PROVIDED MATERIAL Start Marker
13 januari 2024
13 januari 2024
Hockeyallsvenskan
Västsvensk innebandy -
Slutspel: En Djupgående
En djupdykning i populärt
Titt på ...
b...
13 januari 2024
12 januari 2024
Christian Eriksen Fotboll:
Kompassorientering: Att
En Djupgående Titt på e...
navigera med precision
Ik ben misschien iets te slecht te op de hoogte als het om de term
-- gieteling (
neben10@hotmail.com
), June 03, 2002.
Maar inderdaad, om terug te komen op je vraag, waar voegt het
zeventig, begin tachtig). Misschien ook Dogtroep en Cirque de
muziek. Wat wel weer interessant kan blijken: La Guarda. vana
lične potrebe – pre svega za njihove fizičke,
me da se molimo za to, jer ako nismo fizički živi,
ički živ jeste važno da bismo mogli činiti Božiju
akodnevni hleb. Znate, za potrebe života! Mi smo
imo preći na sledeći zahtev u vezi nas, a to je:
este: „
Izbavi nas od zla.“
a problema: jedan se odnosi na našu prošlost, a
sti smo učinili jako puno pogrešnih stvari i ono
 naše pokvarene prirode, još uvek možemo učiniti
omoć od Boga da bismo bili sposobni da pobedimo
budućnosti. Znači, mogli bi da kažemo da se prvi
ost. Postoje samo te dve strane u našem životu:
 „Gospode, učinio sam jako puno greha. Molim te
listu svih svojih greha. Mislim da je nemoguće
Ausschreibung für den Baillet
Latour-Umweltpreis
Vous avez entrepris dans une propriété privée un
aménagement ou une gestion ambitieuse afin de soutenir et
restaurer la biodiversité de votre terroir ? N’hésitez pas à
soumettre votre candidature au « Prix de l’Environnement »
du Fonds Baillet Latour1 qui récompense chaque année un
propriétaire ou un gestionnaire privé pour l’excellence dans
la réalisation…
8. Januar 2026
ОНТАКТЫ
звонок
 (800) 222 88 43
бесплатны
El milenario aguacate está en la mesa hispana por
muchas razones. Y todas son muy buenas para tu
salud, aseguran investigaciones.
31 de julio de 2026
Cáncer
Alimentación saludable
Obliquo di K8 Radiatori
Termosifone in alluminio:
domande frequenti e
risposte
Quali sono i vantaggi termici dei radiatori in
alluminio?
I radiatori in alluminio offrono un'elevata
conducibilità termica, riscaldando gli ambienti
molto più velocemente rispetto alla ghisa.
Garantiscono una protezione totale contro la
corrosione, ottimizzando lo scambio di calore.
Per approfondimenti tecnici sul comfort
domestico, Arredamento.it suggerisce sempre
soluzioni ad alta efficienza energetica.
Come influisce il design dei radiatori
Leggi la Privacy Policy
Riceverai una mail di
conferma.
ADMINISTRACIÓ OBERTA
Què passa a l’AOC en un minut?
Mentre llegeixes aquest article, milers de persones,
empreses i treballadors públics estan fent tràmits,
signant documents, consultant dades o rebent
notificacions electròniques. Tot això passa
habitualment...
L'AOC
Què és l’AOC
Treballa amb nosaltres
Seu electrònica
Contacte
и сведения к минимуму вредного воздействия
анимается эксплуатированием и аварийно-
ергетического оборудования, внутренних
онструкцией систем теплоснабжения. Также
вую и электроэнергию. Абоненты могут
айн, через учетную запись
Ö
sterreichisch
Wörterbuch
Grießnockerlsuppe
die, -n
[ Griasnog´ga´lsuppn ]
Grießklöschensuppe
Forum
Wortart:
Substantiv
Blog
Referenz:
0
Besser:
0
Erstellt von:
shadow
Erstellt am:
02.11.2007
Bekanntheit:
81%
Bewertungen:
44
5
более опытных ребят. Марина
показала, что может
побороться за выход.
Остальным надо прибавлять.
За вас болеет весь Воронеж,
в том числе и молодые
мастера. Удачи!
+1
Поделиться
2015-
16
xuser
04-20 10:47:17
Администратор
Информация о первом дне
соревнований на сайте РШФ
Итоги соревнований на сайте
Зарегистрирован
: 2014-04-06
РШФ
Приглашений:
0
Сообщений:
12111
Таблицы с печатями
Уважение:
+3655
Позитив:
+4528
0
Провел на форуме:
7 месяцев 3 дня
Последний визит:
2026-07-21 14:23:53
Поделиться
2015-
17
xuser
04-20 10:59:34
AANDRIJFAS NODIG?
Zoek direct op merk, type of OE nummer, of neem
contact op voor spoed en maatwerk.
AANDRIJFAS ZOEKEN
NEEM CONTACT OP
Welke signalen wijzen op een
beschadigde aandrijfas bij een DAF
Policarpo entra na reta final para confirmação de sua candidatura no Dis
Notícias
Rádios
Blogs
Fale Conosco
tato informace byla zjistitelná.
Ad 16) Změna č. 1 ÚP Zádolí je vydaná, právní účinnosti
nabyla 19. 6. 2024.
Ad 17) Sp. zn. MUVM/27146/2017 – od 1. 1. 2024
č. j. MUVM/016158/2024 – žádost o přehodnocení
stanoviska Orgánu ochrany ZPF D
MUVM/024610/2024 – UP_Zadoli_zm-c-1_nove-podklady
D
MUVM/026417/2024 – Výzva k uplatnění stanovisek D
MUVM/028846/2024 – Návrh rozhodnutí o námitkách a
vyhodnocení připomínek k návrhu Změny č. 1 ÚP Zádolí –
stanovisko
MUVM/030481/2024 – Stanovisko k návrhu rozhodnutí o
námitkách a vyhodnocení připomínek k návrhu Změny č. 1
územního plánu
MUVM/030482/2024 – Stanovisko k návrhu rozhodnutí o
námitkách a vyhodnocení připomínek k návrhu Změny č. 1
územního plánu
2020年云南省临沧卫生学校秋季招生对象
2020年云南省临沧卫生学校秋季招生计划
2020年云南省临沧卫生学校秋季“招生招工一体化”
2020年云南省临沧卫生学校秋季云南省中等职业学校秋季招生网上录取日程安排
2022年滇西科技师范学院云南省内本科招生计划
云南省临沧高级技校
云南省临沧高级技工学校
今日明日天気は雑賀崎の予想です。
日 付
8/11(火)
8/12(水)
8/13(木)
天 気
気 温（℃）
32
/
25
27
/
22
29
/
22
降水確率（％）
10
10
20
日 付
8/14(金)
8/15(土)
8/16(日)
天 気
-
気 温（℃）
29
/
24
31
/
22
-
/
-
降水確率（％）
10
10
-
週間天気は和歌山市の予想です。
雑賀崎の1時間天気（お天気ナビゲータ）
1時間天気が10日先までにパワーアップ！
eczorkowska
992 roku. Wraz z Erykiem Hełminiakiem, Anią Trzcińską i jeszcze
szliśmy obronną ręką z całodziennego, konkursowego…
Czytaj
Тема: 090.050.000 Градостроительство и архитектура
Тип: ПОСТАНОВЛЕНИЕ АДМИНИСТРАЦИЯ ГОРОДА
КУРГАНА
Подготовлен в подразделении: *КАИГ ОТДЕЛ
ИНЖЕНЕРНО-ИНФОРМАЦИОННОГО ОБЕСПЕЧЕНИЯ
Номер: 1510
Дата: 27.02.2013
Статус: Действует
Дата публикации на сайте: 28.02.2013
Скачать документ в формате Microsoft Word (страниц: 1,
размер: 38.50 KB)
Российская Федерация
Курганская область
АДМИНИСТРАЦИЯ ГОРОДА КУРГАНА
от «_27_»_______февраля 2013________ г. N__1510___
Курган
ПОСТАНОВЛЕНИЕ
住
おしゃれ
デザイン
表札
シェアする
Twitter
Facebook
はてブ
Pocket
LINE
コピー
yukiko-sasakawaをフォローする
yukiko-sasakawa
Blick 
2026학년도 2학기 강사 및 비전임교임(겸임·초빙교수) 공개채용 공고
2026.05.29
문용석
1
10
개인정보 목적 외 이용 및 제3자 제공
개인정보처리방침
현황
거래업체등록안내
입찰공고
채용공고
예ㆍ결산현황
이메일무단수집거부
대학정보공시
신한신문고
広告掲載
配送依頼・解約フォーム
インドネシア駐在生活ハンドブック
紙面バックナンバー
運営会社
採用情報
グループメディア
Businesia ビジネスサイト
PROVIDED MATERIAL End Marker
Copy the entries above from the first line up to and including the line with "neben10@hotmail.com", changing every "13 januari 2024" to "14 januari 2024" and leaving everything else as it is. Give only those lines.

14 januari 2024
14 januari 2024
Hockeyallsvenskan
Västsvensk innebandy -
Slutspel: En Djupgående
En djupdykning i populärt
Titt på ...
b...
14 januari 2024
12 januari 2024
Christian Eriksen Fotboll:
Kompassorientering: Att
En Djupgående Titt på e...
navigera med precision
Ik ben misschien iets te slecht te op de hoogte als het om de term
-- gieteling (
neben10@hotmail.com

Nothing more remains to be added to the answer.